CPP district bosses around the country have said that as many as 160,000 opposition members have defected in recent weeks.
"We did not offer them money to join us. Their political will was exhausted," said Phay Buncheoun, deputy governor and CPP chief for Kandal province. "They lost confidence in the SRP," he added.
But Sam Rainsy has hit back, claiming that the ruling party was exaggerating the number of defections.
"The number of defectors is very low and will have little impact on the coming elections. Those who abandoned us have done so merely out of self-interest," he said.
Election monitors say that the CPP's divide and conquer tactics were to be expected before the election, but that plundering the nation's coffers to buy off defectors was wrong.
"We see that there is trend of inducing politicians to grab power in the government shortly before elections, and it is inappropriate because it puts a burden on the national budget," said Thun Saray of the human rights monitor Adhoc.
Hun Sen's personal adviser Chum Kosal confirmed on June 11 that salaries for the newly appointed opposition defectors would be drawn from the national budget.
Saray added that discontent with the Sam Rainsy Party leadership may have encouraged defectors - a point conceded by opposition party vice president Kong Korm, who blamed the defectors' displeasure on their own failure to work for the party.
"They were not happy, so they left, which is normal," Korm said.
The CPP's Yeap, however, phrased it in harsher terms.
"We have a Khmer proverb: ‘The fish always swim to cool water.' The SRP is boiling; the fish no longer want to live in hot water," he said.

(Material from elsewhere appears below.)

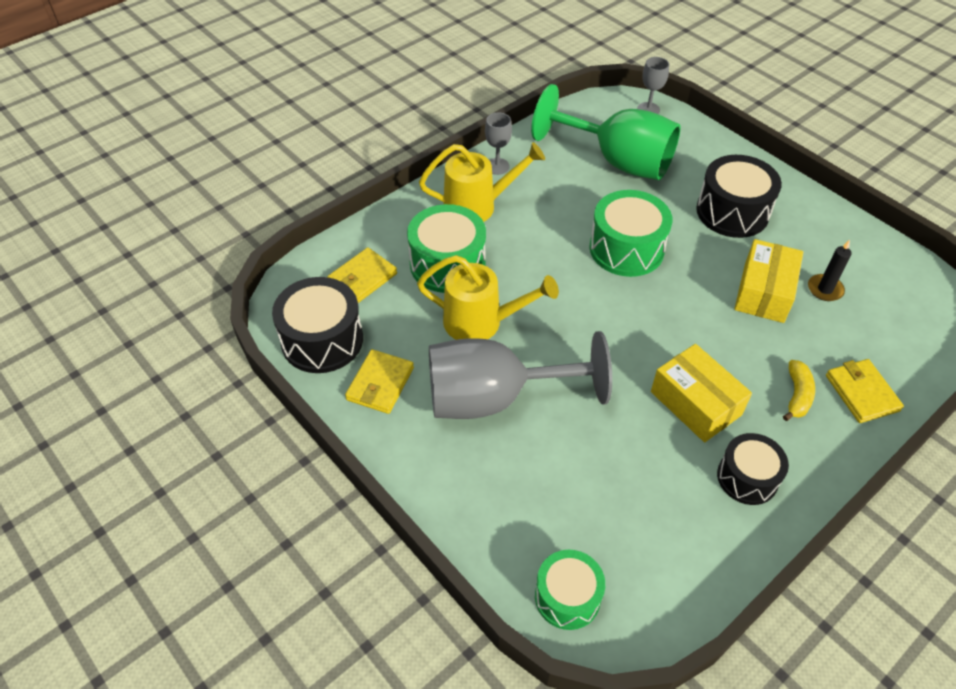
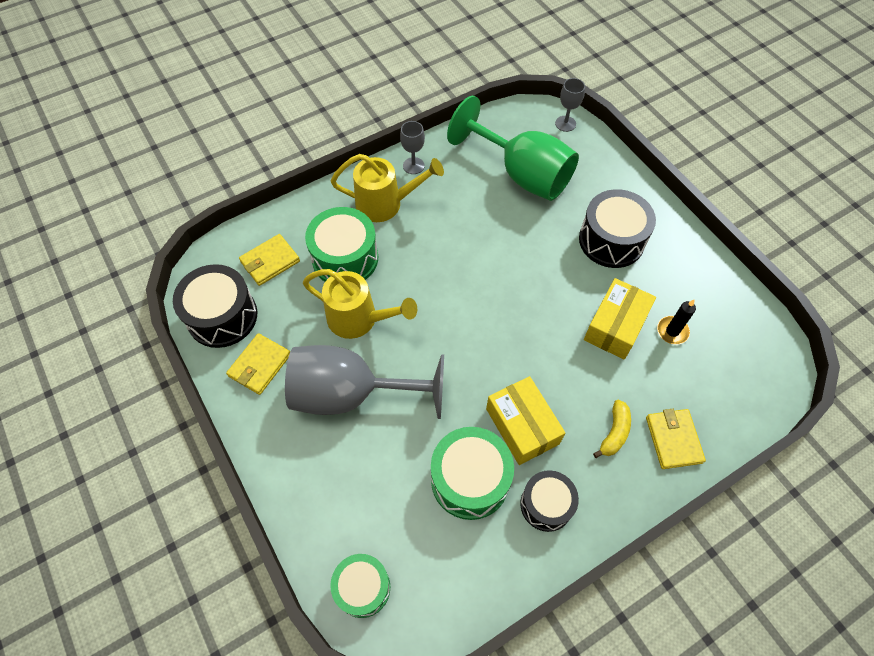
camera: 10 degrees right, 10 degrees up
(626, 249) = (505, 265): green drum -> green drum (470, 480)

(Additional reporting by Meas Sokchea)
Written by Vong Sokheng
Thursday, 12 June 2008
In the run-up to next month's national election, officials with the Cambodian People's Party say that their activists in the provinces have been charged with co-opting Sam Rainsy Party members as the ruling party engages in a policy of silencing the opposition's voice in government.
Sam Rainsy Party defectors are deluging the ruling CPP's ranks, according to party officials who say that tens of thousands of opposition members across the country could abandon their posts ahead of the polls in exchange for government jobs promised by Prime Minister Hun Sen.
"We know that the SRP defections will cause the opposition party to lose seats in the National Assembly. We learned this from Funcinpec, which splintered just as the SRP is doing now," said Cheam Yeap, a CPP lawmaker representing Prey Veng province, where he said more than 2,000 opposition party members have crossed sides.
Yeap told the Post on June 11 that Sam Rainsy Party defectors will be posted to the government as secretaries of state, undersecretaries of state and advisers.
"No one [in the CPP] is upset about the new appointments because, as the prime minister said, no government officials are being removed, only added," he said.
Cambodians go to the polls on July 27 in an election that is likely to see the CPP win enough votes to quit the coalition government agreement that has been in place since the early 1990s, forcing it into an often uncomfortable partnership with its political rival Funcinpec.
But Funcinpec, formerly a bastion of royalist politicians, was similarly dismantled following the 2003 general election as Hun Sen awarded prominent government positions to acquiescent party member.
CPP district bosses around the country have said that as many as 160,000 opposition members have defected in recent weeks.
"We did not offer them money to join us. Their political will was exhausted," said Phay Buncheoun, deputy governor and CPP chief for Kandal province. "They lost confidence in the SRP," he added.
But Sam Rainsy has hit back, claiming that the ruling party was exaggerating the number of defections.
"The number of defectors is very low and will have little impact on the coming elections. Those who abandoned us have done so merely out of self-interest," he said.
Election monitors say that the CPP's divide and conquer tactics were to be expected before the election, but that plundering the nation's coffers to buy off defectors was wrong.
"We see that there is trend of inducing politicians to grab power in the government shortly before elections, and it is inappropriate because it puts a burden on the national budget," said Thun Saray of the human rights monitor Adhoc.
Hun Sen's personal adviser Chum Kosal confirmed on June 11 that salaries for the newly appointed opposition defectors would be drawn from the national budget.
Saray added that discontent with the Sam Rainsy Party leadership may have encouraged defectors - a point conceded by opposition party vice president Kong Korm, who blamed the defectors' displeasure on their own failure to work for the party.
"They were not happy, so they left, which is normal," Korm said.
The CPP's Yeap, however, phrased it in harsher terms.
"We have a Khmer proverb: ‘The fish always swim to cool water.' The SRP is boiling; the fish no longer want to live in hot water," he said.